Using Financial Ratios for Analysis

An overview of how financial ratios are used to aid in company analysis is presented in this lesson. Financial ratios are used for industry comparisons, benchmarking, and trend analysis. This section also presents some limitations of financial ratio analysis to consider when evaluating firms.

With a few exceptions, the majority of the data used in ratio analysis comes from evaluation of the financial statements.


LEARNING OBJECTIVE

  • Differentiate between recurring and non-recurring items in financial reports


KEY POINTS

    • Ratio analysis is a tool for evaluating financial statements but also relies on the numbers in the reported financial statements being put into order to be used for comparison. With a few exceptions, the majority of the data used in ratio analysis comes from the financial statements.
    • Prior to the calculation of financial ratios, reported financial statements are often reformulated and adjusted by analysts to make the financial ratios more meaningful as comparisons across time or across companies.
    • In terms of reformulation, earnings might be separated into recurring and non-recurring items. In terms of adjustment of financial statements, analysts may adjust earnings numbers up or down when they suspect the reported data is inaccurate due to issues like earnings management.

TERMS

  • valuation

    The process of estimating the market value of a financial asset or liability.

  • earnings management

    A euphemism, such as creative accounting, to refer to fraudulent accounting practices that manipulate reporting of income, assets or liabilities with the intent to influence interpretations of the income statements.
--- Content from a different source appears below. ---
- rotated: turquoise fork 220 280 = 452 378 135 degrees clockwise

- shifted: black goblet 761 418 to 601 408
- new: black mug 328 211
Ratio analysis is a tool for evaluating financial statements but also relies on the numbers in the reported financial statements being put into order to be used as ratios for comparison over time or across companies. Financial statements are used as a way to discover the financial position and financial results of a business. With a few exceptions, such as ratios involving stock price, the majority of the data used in ratio analysis comes from the financial statements. Ratios put this financial statement information in context.

Evaluating financial statements involves getting the numbers in order and then using these figures to perform ratio analysis.
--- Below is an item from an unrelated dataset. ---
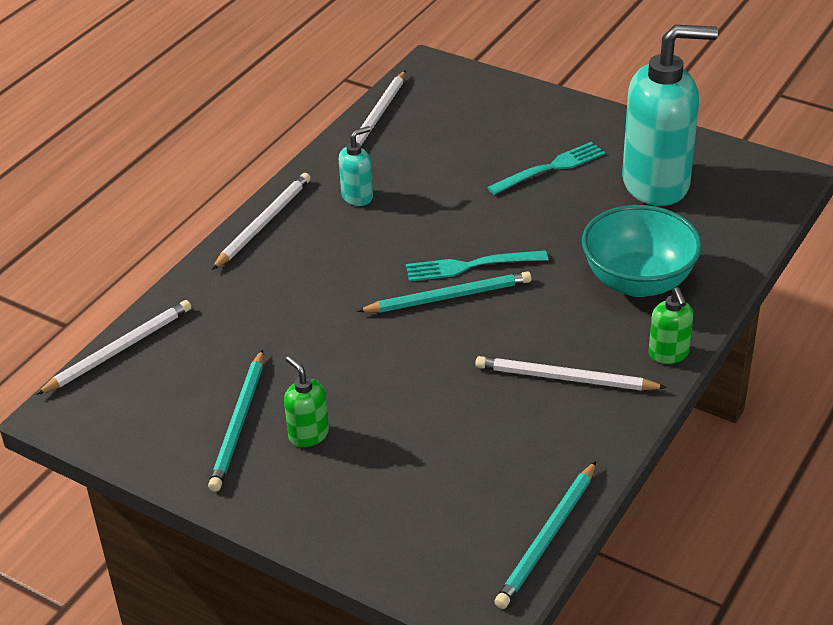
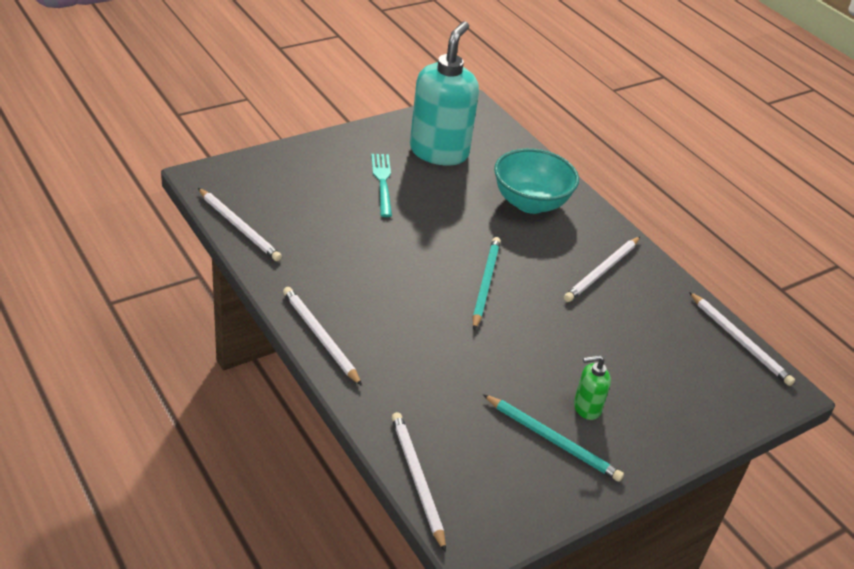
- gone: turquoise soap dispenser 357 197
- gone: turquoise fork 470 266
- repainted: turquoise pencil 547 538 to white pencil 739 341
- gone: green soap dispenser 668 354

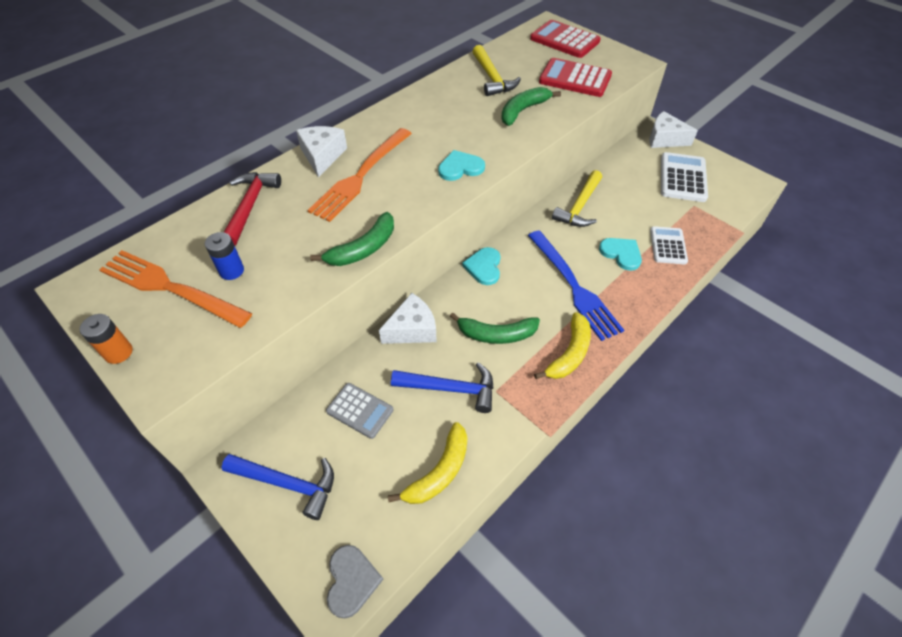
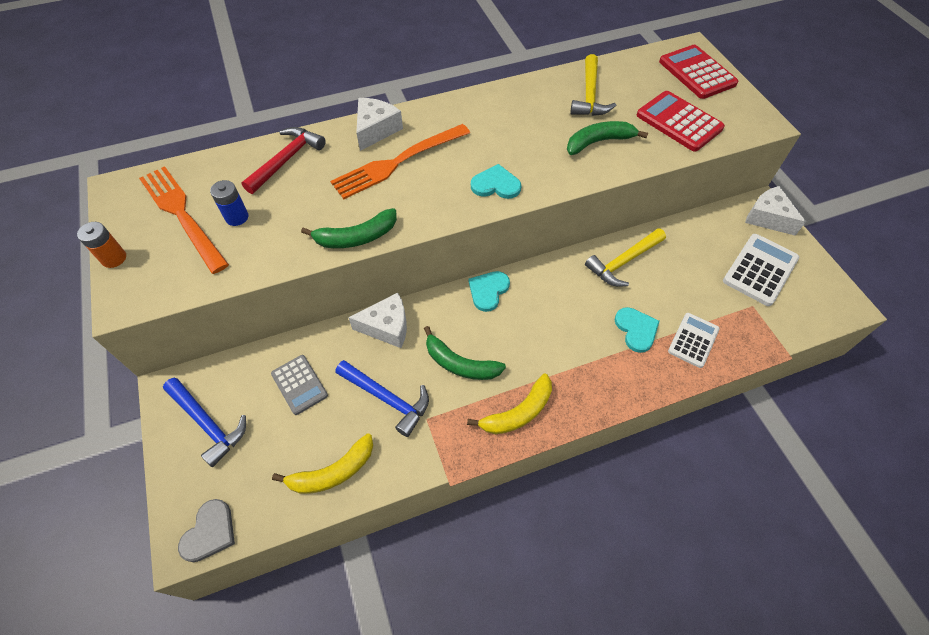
- gone: blue fork 574 287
Prior to the calculation of financial ratios, reported financial statements are often reformulated and adjusted by analysts to make the financial ratios more meaningful as comparisons across time or across companies. In terms of reformulation, one common reformulation is to divide reported items into recurring or normal items and non-recurring or special items. In this way, earnings could be separated into normal or core earnings and transitory earnings with the idea that normal earnings are more permanent and hence more relevant for prediction and valuation. In terms of adjustment of financial statements, analysts may adjust earnings numbers up or down when they suspect the reported data is inaccurate due to issues like earnings management.

The evaluation of a company's financial statement analysis is a form of fundamental analysis that is bottoms up. While analysis of a company's prospects can include a number of factors, including understanding the economic situation or the industry or sentiment about the company or its products, ratio analysis of a company relies on the specific company financials.